The Surprising Link Between Sugar and Heart Disease

Avatar photo Staff February 15, 2018
heart disease

Before you reach for that cookie, consider this: studies have shown that eating too much sugar or simple carbohydrates can have devastating effects. Not only will the sugar likely lead to weight gain, but an unseen, internal chain of events can be triggered that could result in some of America’s most deadly diseases.

The surprising culprit behind many illnesses, especially heart disease, is inflammation.

It’s surprising because inflammation is a necessary function of our bodies. The immune system uses inflammation to fight pathogens and inflammation can be essential in defending us from disease.

Problems occur when inflammation becomes chronic. And though studies have not been able to conclusively pinpoint an exact cause and effect between chronic inflammation and chronic conditions, there are certain factors that are consistently present when looking at heart disease.

Diet is one of them. Too much sugar in the diet leads to insulin resistance, which in turn causes inflammation. And when the blood vessels leading to the heart are inflamed, heart disease develops.

Dr. Jerry Gore, founder of the Center for Holistic Medicine, says, “Simple sugars get into the bloodstream too fast, create too much insulin, which then creates insulin resistance, which then creates inflammation, which then creates all these diseases. Sugar is really the scourge of our society.”

Even if you don’t have a sweet tooth, you may be consuming more sugar than you think because many prepared foods contain hidden sugars. It’s been estimated that the average American eats a half pound of sugar a day!

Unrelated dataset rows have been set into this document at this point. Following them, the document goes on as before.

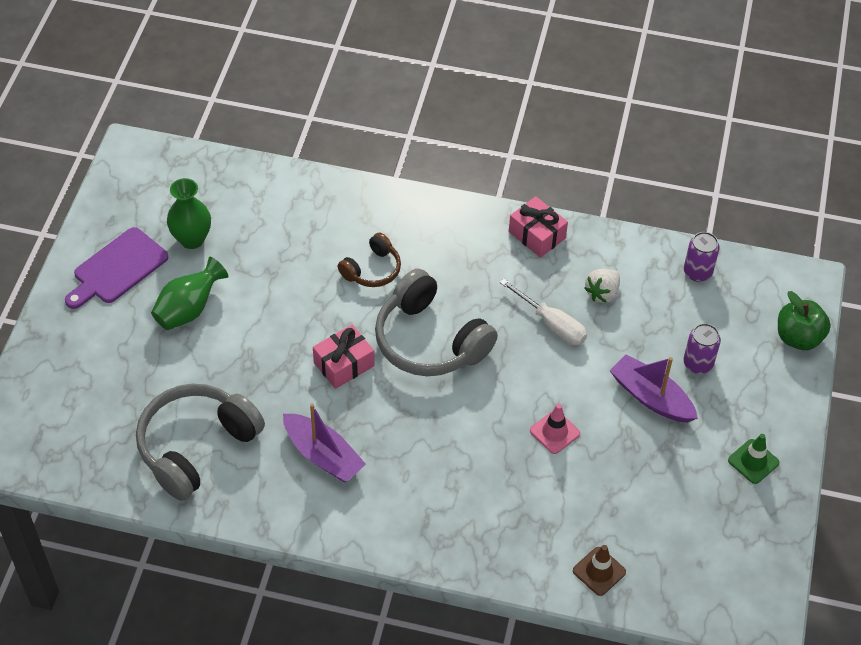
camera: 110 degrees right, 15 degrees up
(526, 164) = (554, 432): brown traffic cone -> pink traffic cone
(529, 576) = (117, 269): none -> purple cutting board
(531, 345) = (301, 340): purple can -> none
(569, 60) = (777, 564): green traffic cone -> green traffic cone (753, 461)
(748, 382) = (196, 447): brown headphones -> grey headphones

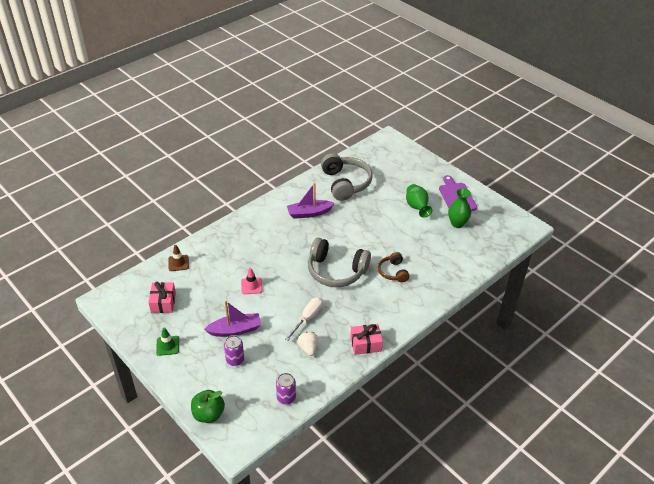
camera: 125 degrees right, 10 degrees down
(344, 364) = (348, 239): pink gift -> pink gift (163, 302)
(430, 340) = (336, 271): grey headphones -> grey headphones turned 150 degrees counterclockwise
(552, 324) = (307, 318): white screwdriver -> white screwdriver turned 135 degrees clockwise

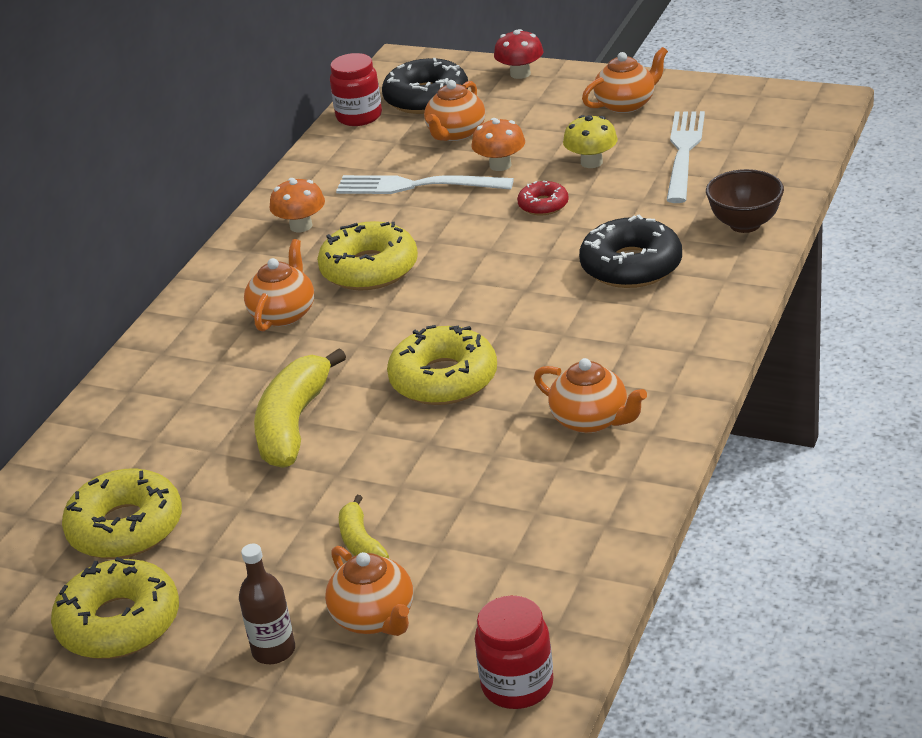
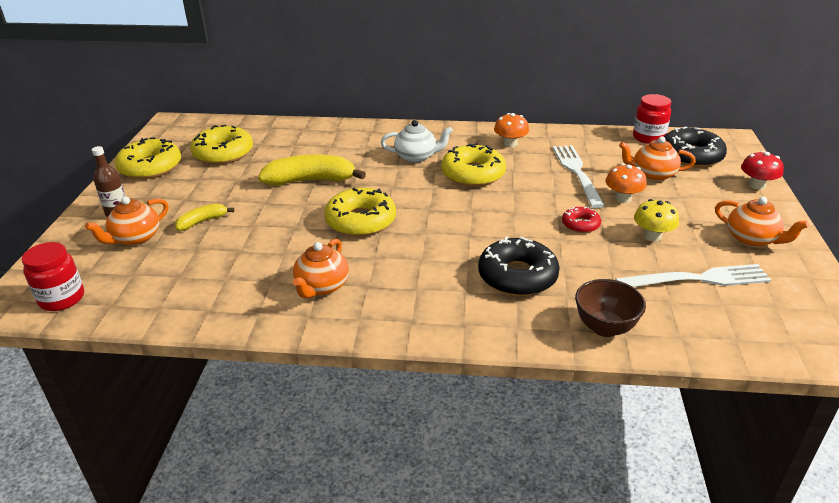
camera: 70 degrees right, 0 degrees up
(283, 314) = (416, 157): orange teapot -> white teapot

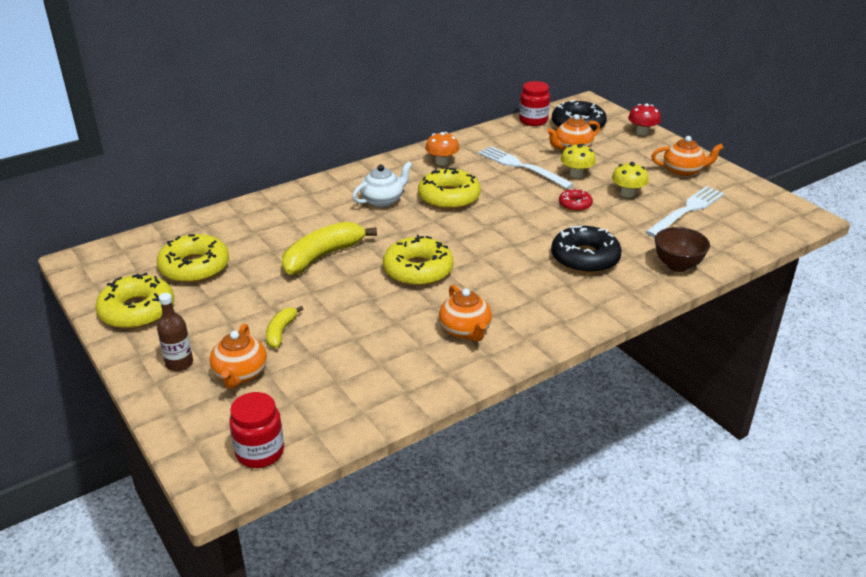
camera: 40 degrees left, 0 degrees up
(623, 198) = (576, 174): orange mushroom -> yellow mushroom

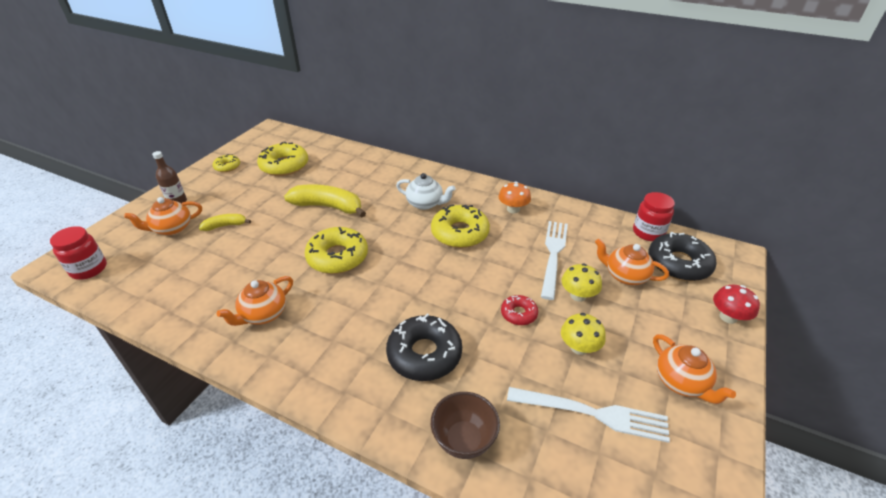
camera: 60 degrees right, 5 degrees up
(137, 311) = (227, 167): yellow donut -> yellow donut, size x0.53

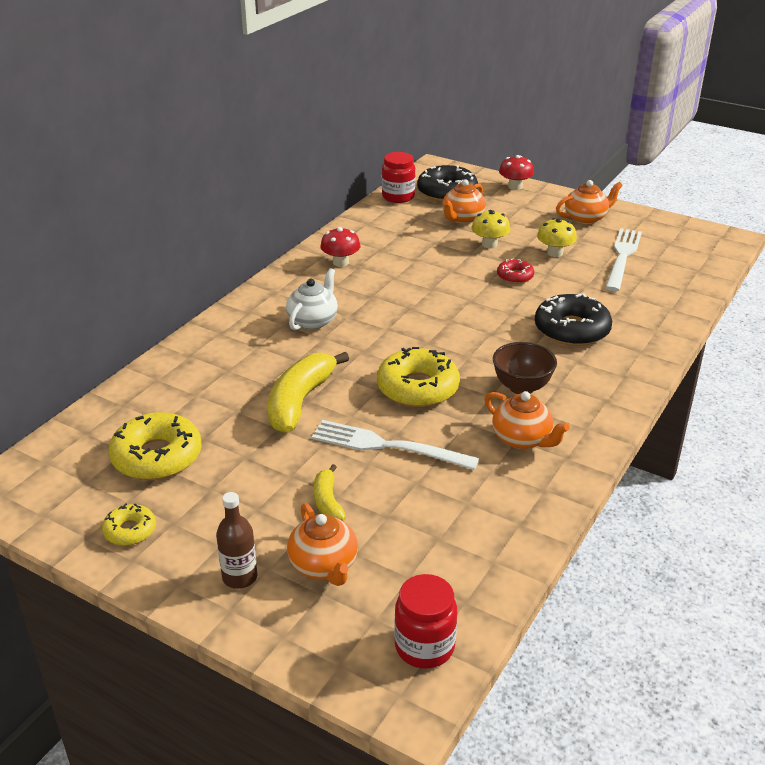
camera: 85 degrees left, 5 degrees down
(460, 233) = (381, 299): yellow donut -> none
(464, 440) = (660, 314): brown bowl -> brown bowl (521, 387)
(513, 209) = (340, 262): orange mushroom -> red mushroom
(553, 254) = (427, 248): white fork -> white fork (386, 446)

How Sugar Leads to Inflammation

  • When blood sugar is high, the body produces more free radicals. Free radicals are especially damaging to the body because they disrupt healthy cells and set off an unnecessary immune response, which causes inflammation.
  • Excess sugar consumption leads to an over-production of Advanced Glycation End products (AGEs). These are formed when protein or fat combine with sugar in the bloodstream. Having too many of them causes inflammation.
  • Sugar is thought to contribute to gut permeability. When bacteria and toxins pass between the gut into the bloodstream, inflammation occurs.
  • Sugar has long been associated with elevating LDL cholesterol, the “bad” cholesterol that’s linked to higher levels of C-reactive protein, another cause of inflammation.

Perhaps one of the best ways to understand the connection between eating sugar and putting your heart at risk is to look at the role diabetes plays in heart disease.

The statistics are truly staggering:

  • Evidence shows that patients with diabetes have higher levels of low-grade inflammation in their arterial lining.
  • 68 percent of people over 65 with diabetes die from some form of heart disease.
  • Adults with diabetes are two to four times more likely to die from heart disease than those without diabetes.

So what can you do to reduce your risk of both diabetes and heart disease? In addition to exercising, quitting smoking and lowering your blood pressure, one of the best things you can do is to cut out sugary snacks, drinks and simple sugars found in white bread and replace them with more complex carbohydrates such as whole grains and raw fruit, which have more fiber.

Katie Bogaard, a naturopathic practitioner at the Center for Holistic Medicine, says you can also reduce your insulin spikes by eating carbs along with extra fiber and proteins, which slows down your sugar absorption and reduces the risk of developing chronic inflammation.

“If you balance a smoothie with proteins, good fats, and extra fiber, that will give you a slower increase in your blood sugar, making you feel not only more balanced but more satiated until your next meal,” she says.